Mededeling
De Driemaandelijkse Bladen herleefd
In 1902 richtten Dr J.H. Gallée, G.J. Klokman, Dr J. Bergsma en enkele anderen de Driemaandelijksche Bladen op, gewijd aan de taal en het volksleven in het Oosten van Nederland, en uitgegeven onder de auspicie͘n van de Vereniging tot onderzoek van Taal en Volksleven in het Oosten van Nederland. Na de dood van Gallée werd Bergsma redacteur en meer dan enig ander heeft hij op dit blad het stempel van zijn persoonlijkheid gezet. Zijn dood betekende tegelijk het einde van de Driemaandelijksche Bladen.

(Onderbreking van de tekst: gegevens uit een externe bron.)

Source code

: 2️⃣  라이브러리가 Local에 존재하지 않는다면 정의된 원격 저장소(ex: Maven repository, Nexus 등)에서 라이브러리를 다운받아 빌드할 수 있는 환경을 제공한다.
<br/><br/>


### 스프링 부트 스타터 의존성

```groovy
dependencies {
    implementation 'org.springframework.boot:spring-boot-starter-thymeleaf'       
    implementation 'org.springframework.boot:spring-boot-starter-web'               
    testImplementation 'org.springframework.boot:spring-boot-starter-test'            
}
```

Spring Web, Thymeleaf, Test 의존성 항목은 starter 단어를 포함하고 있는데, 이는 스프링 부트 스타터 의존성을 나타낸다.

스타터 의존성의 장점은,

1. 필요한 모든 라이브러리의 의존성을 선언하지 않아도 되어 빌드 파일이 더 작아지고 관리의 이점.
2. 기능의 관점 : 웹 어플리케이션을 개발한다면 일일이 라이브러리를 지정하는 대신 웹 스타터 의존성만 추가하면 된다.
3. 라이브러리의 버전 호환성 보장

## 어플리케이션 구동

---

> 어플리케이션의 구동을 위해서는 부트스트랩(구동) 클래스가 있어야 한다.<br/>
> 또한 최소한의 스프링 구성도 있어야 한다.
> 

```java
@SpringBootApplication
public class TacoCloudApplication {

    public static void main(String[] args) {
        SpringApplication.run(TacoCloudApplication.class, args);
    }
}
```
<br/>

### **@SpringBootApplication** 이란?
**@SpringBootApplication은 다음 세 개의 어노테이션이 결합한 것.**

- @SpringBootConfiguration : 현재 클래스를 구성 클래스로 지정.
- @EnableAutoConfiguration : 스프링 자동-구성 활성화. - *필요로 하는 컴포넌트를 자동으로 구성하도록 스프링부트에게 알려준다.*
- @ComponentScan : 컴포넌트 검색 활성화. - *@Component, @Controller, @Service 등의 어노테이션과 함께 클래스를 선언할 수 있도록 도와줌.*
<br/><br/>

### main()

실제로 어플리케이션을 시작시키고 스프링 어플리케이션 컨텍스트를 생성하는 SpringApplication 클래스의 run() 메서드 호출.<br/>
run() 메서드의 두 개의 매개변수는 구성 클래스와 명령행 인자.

Bijna twintig jaar nadien hebben twee jongere dialectologen, Dr H.L. Bezoen en Dr J. Naarding, het even sympathieke als verstandige plan opgevat, dit oude tijdschrift opnieuw in het leven te roepen. Het eerste nummer van de eerste jaargang der nieuwe serie is zo juist bij de N.V. De Erven J.J. Tijl te Zwolle van de pers gekomen. Sympathiek noemen we dit streven, omdat het de voortzetting betekent van het belangrijke werk, dat Bergsma zo geheel onbaatzuchtig en zelfs ten koste van financiële offers jaren lang heeft verricht, en bovendien omdat dit tijdschrift het culturele zelfbewustzijn van de Saksische gewesten ten goede zal komen. Verstandig is dit plan, omdat regionale tijdschriften belangrijk materiaal vastleggen, dat zonder deze naar alle waarschijnlijkheid verloren zou zijn gegaan.
In het eerste nr vinden we al dadelijk een aantal interessante bijdragen, o.a. van J. Broekhuysen (Gerrit Jan Klokman), Dr M. Schönfeld (Enige facetten van het Gronings), G.J. Roelofs (Vriezenveense bijnamen), K. ter Laan (Een merkwaardige klankwijziging), Dr B. van den Berg (Marktrayons en taalrayons) en Dr J. Naarding (Van binden en strikken). We begroeten dit tijdschrift met ingenomenheid en wel verre van er een concurrent in te zien, geloven we dat regionale tijdschriften als dit de belangstelling voor en de studie van de dialecten in 't algemeen alleen maar ten goede kunnen komen.